The Congress of Aboriginal Peoples (CAP) expresses profound disappointment in the recent sentencing of Green Party Deputy Leader and Guardian for the Da’naxda’xw/Awaetlala First Nation, Angela Davidson, also known as “Rainbow Eyes.” The decision, handed down on Wednesday, April 24 in Nanaimo has stirred a wave of concern within Indigenous communities and their allies across Canada.

 Davidson has been sentenced to 60 days of incarceration and 75 hours of community service for seven counts of criminal contempt related to her involvement in the Fairy Creek logging blockades on Vancouver Island, a movement she has passionately supported for the past three years. 

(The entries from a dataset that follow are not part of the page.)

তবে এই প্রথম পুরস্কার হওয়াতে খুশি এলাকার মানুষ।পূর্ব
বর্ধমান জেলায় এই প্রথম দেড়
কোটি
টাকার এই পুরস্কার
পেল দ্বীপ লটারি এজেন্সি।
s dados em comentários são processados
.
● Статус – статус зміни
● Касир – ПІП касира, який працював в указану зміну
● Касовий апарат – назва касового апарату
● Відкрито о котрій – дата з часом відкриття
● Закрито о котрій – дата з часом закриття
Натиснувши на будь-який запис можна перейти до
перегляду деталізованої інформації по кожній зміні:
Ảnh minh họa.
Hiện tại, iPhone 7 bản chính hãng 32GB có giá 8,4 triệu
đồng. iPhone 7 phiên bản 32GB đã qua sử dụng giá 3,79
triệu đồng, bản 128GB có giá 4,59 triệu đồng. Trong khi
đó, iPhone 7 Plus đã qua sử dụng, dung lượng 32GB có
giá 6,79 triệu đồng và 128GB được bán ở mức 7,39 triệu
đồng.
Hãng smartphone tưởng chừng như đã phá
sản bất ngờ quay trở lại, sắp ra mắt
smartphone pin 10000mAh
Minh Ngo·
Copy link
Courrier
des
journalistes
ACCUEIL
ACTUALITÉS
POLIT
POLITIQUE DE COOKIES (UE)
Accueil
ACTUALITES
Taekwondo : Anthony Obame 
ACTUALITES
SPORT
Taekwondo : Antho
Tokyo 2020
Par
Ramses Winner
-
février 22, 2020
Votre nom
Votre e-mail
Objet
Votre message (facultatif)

Despite being credited for 12 days of time served during pretrial proceedings, this sentence surpasses even the prosecution’s recommendation, casting a shadow of injustice over the proceedings.

 National Chief Elmer St. Pierre of CAP voices the collective dismay, stating, “This is not the outcome we have hoped for. The Canadian justice system needs to stop contributing to the over-incarceration of our people. This is unjust and ultimately an infringement upon her fundamental human rights.”

 The incarceration of Rainbow Eyes, for her activism in safeguarding Indigenous lands and customs, directly goes against governmental pledges to honour Indigenous rights, as stated in UNDRIP and provincial laws.

“The incarceration of Angela Davidson serves as a reminder of the bigger problem within the justice system that often fails to adequately recognize and respect Indigenous sovereignty and the rights inherent to Indigenous Peoples,” says CAP National Vice-Chief Kim Beaudin.

 CAP calls upon authorities to re-evaluate their approach to cases involving Indigenous activists and to ensure that justice is served equitably and in alignment with the principles of reconciliation and respect for Indigenous rights.